Christians in Pakistan stage hunger strike because of job discrimination
Christians in Khushab, a city in the Punjab province of Pakistan, have been staging a hunger strike in front of the building of the district coordination office out of desperation for jobs.
They are on strike because although the Pakistani government approved the allotment of a five percent quota of all federal jobs for minorities, this has not been implemented by the local administration.
One of the strikers, Alice Masih told Barnabas Fund, “Nearly all the positions reserved for minorities in the job market here as well as in schools have already been filled and not by us…When I checked the records I found that all the quota had been filled by Muslim candidates.”
Neither have any Christians been given jobs in the police force, William Naz, a Khushab council member, told Barnabas Fund.
Christians also face discrimination in the rush for jobs at the local hospital.
Dr.
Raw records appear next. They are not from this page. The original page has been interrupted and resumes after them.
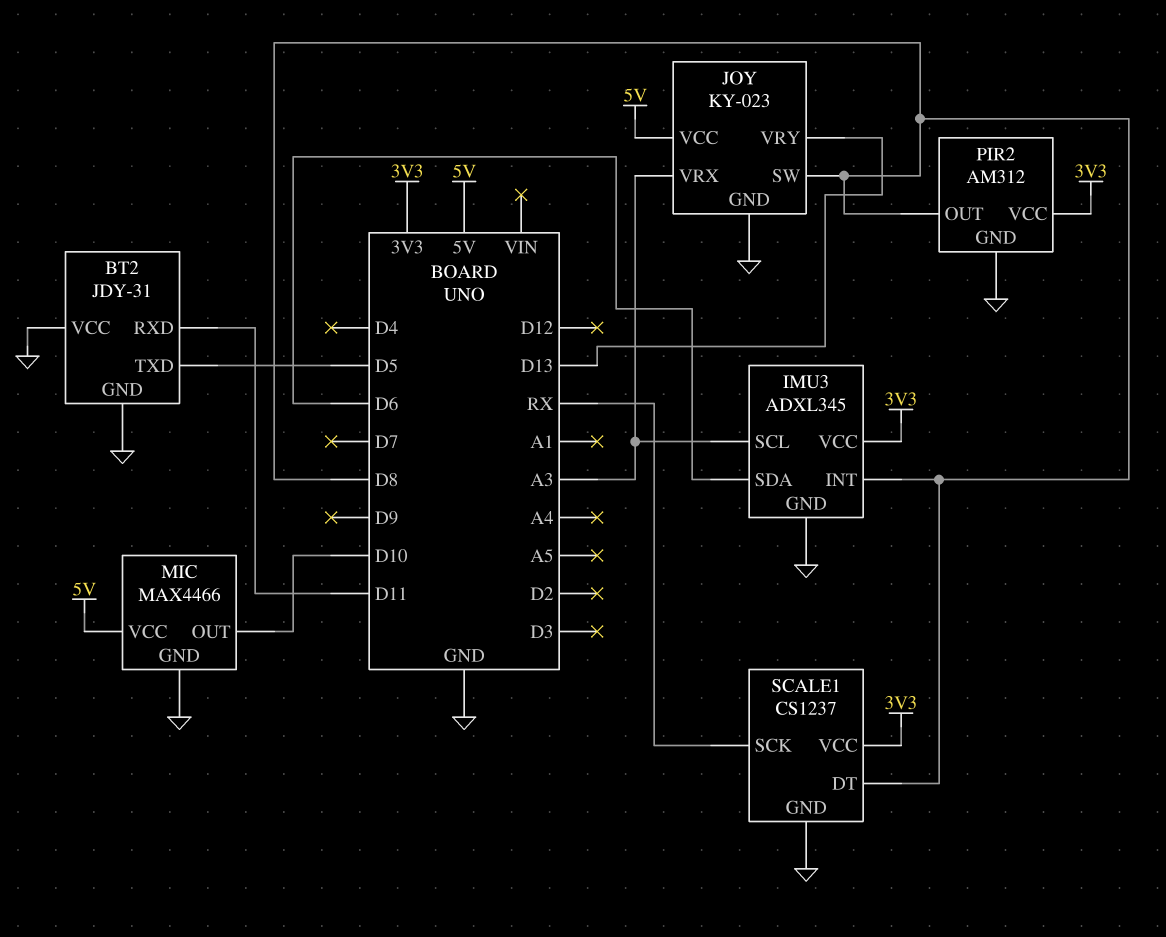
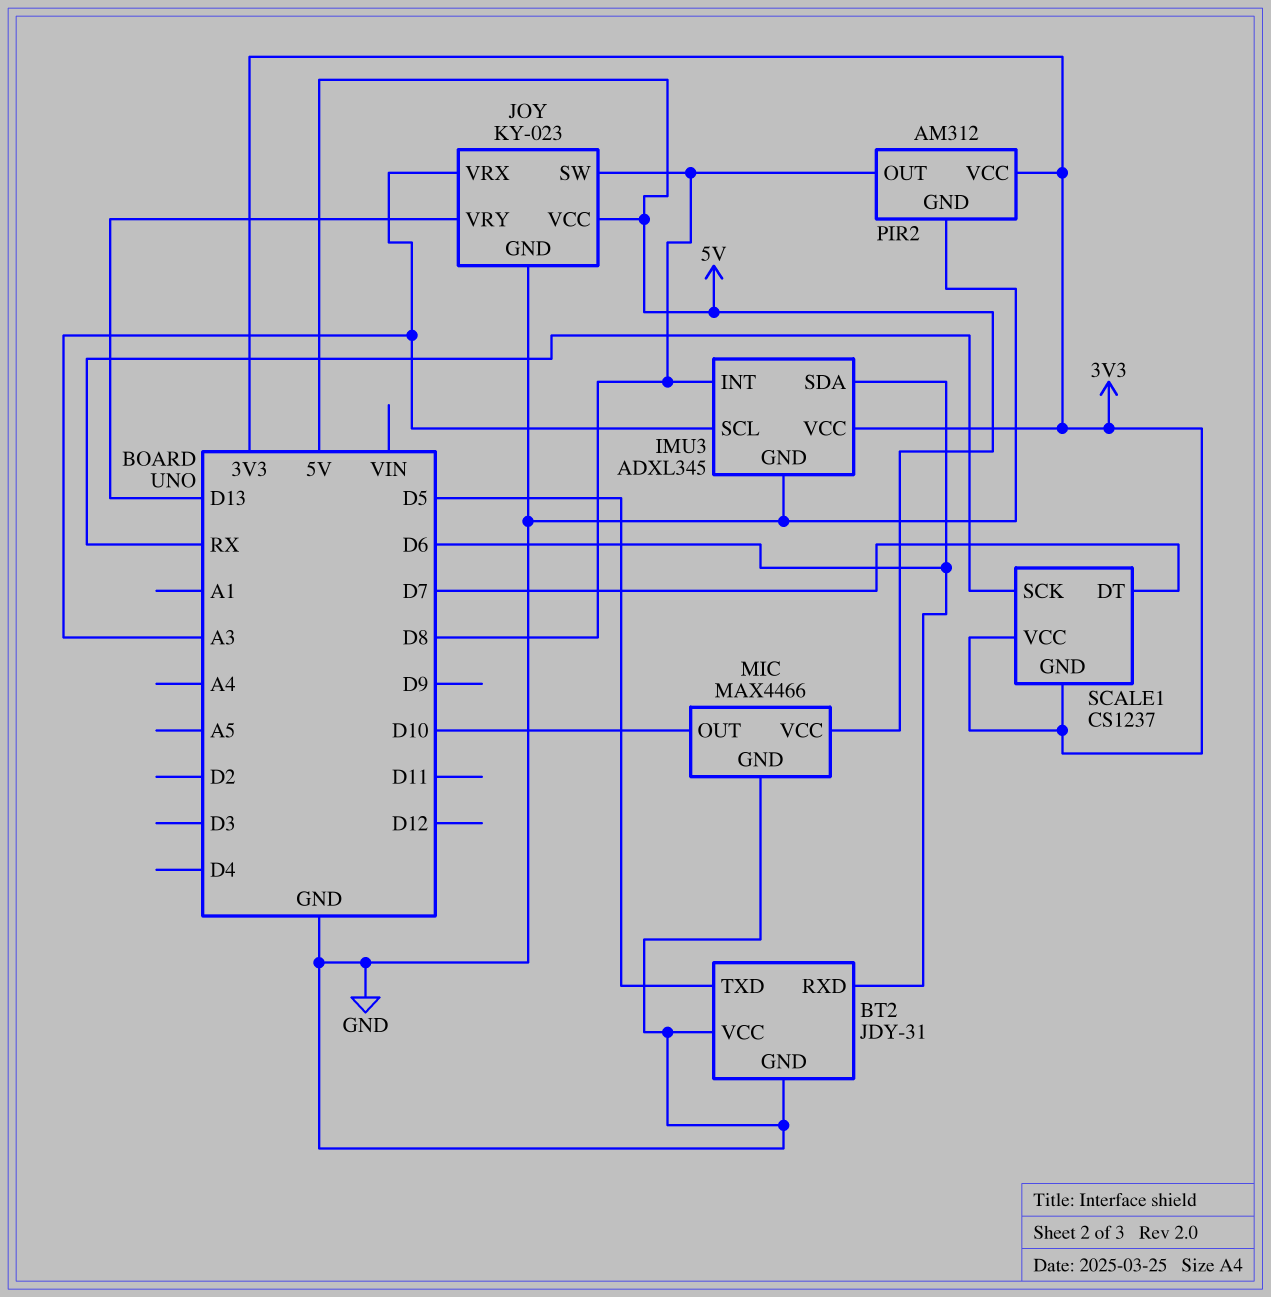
BT2 pin RXD: D11 -> D6
SCALE1 pin DT: D8 -> D7
SCALE1 pin GND: GND -> 3V3

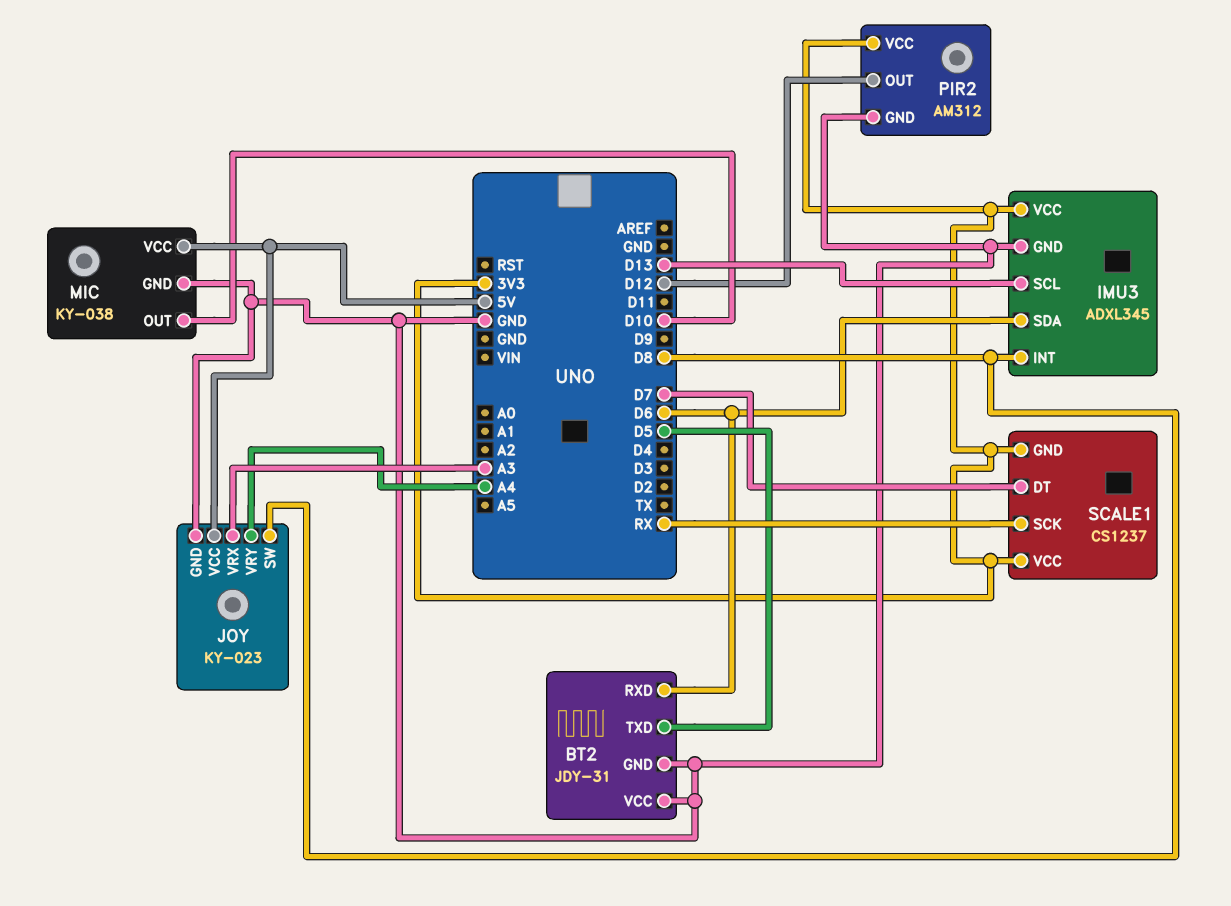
IMU3 pin SCL: A3 -> D13
JOY pin VRY: D13 -> A4
MIC: MAX4466 -> KY-038
PIR2 pin OUT: D8 -> D12

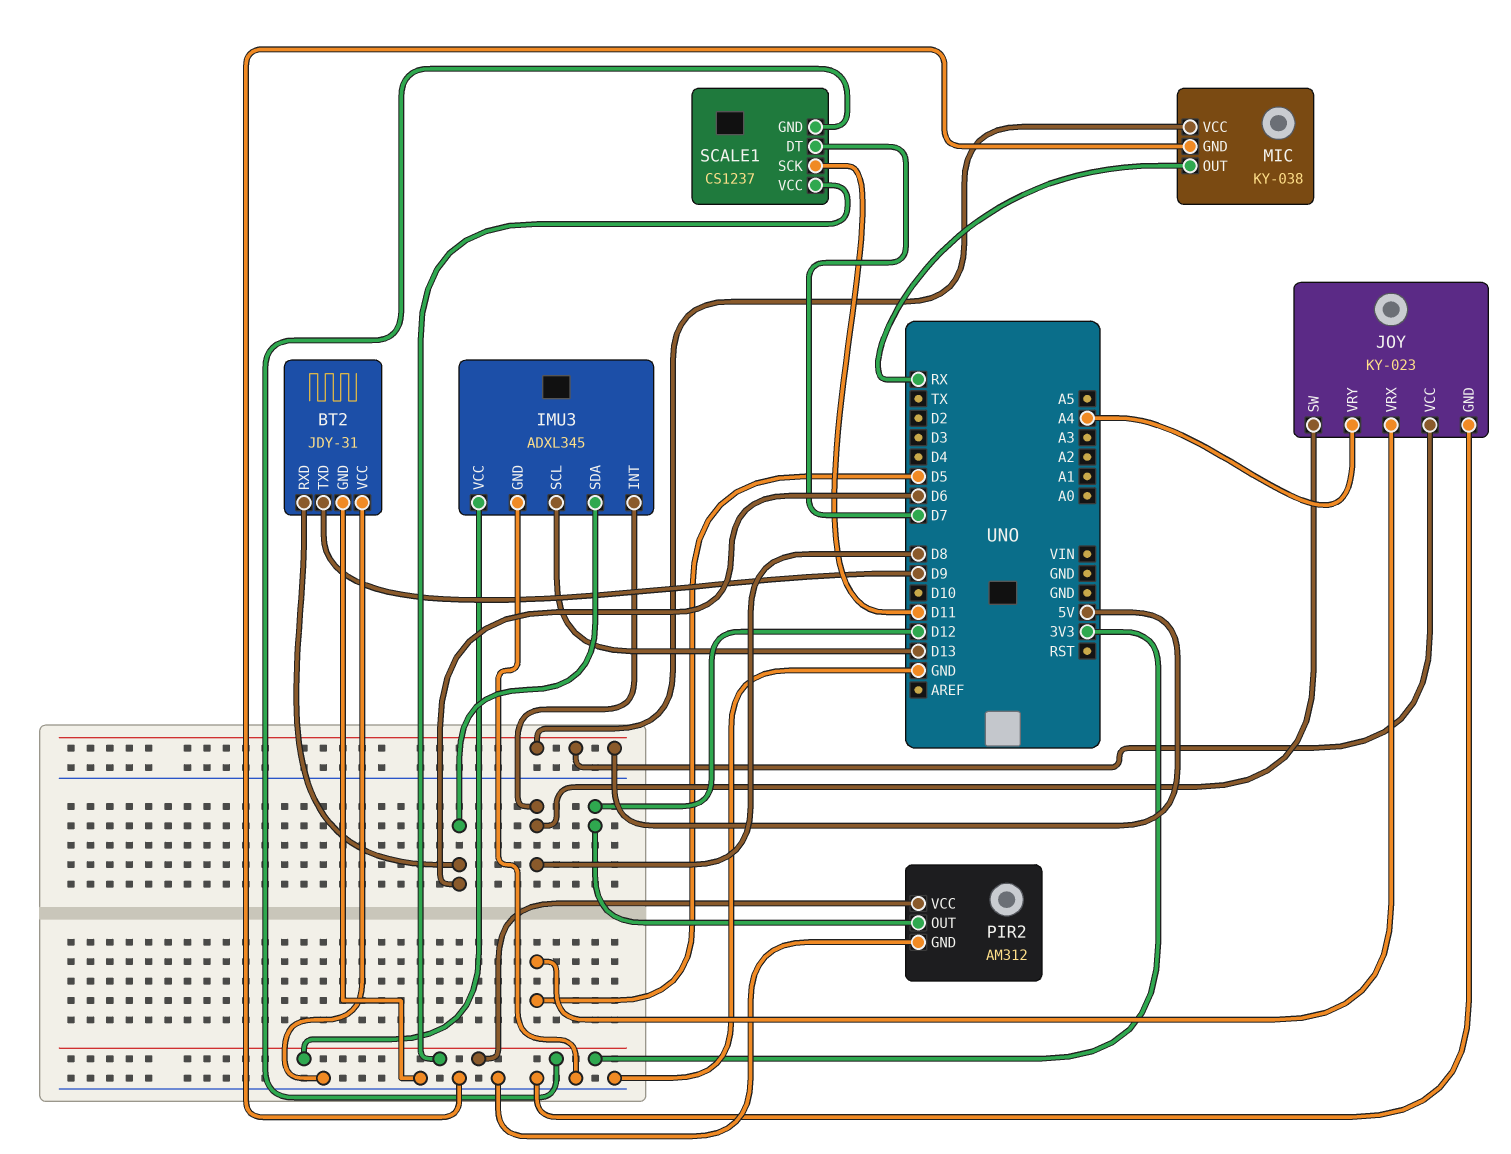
BT2 pin TXD: D5 -> D9
JOY pin VRX: A3 -> D5
MIC pin OUT: D10 -> RX
SCALE1 pin SCK: RX -> D11

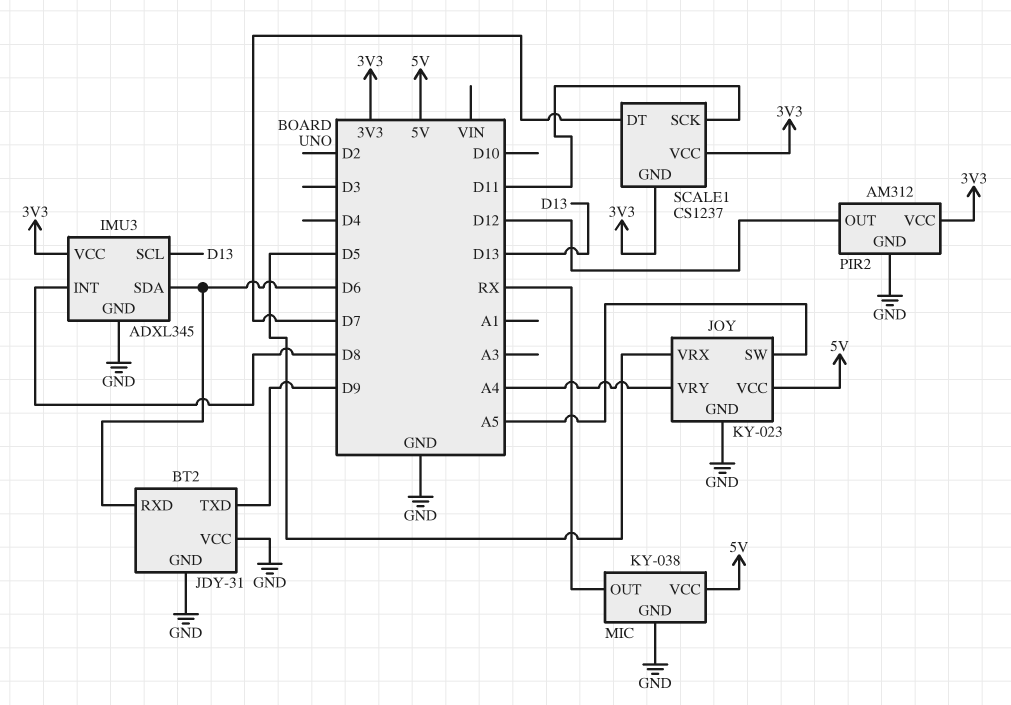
JOY pin SW: D8 -> A5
Shaid Gill told Barnabas Fund that this may be because a number of patients have refused treatment from Christians.
Masih told Barnabas Fund, “It is not enough that we are marginalized socially but now they want to drive us into poverty by refusing us jobs allocated for us.”
Meeting with Prime Minister
A number of parliamentarians from minority groups met with Pakistan’s prime minister Yousaf Raza Gilani recently to bring the matter to his attention, Akram Masih Gill, state minister for Interfaith Harmony and Minorities Affairs.
Gill told Barnabas Fund that the parliamentarians also asked the prime minister to implement the five percent quota in the judiciary and the military.
In turn, Gill told Barnabas Fund, the prime minister asked for a report to be made regarding the job discrimination issue and the status of the implementation of the quota.
Christians, who mostly live in poverty and usually attain only menial jobs, make up 2.5 percent of Pakistan’s population. Another 1.5 percent are Hindu and other minority faiths. Muslims comprise 96 percent of total population.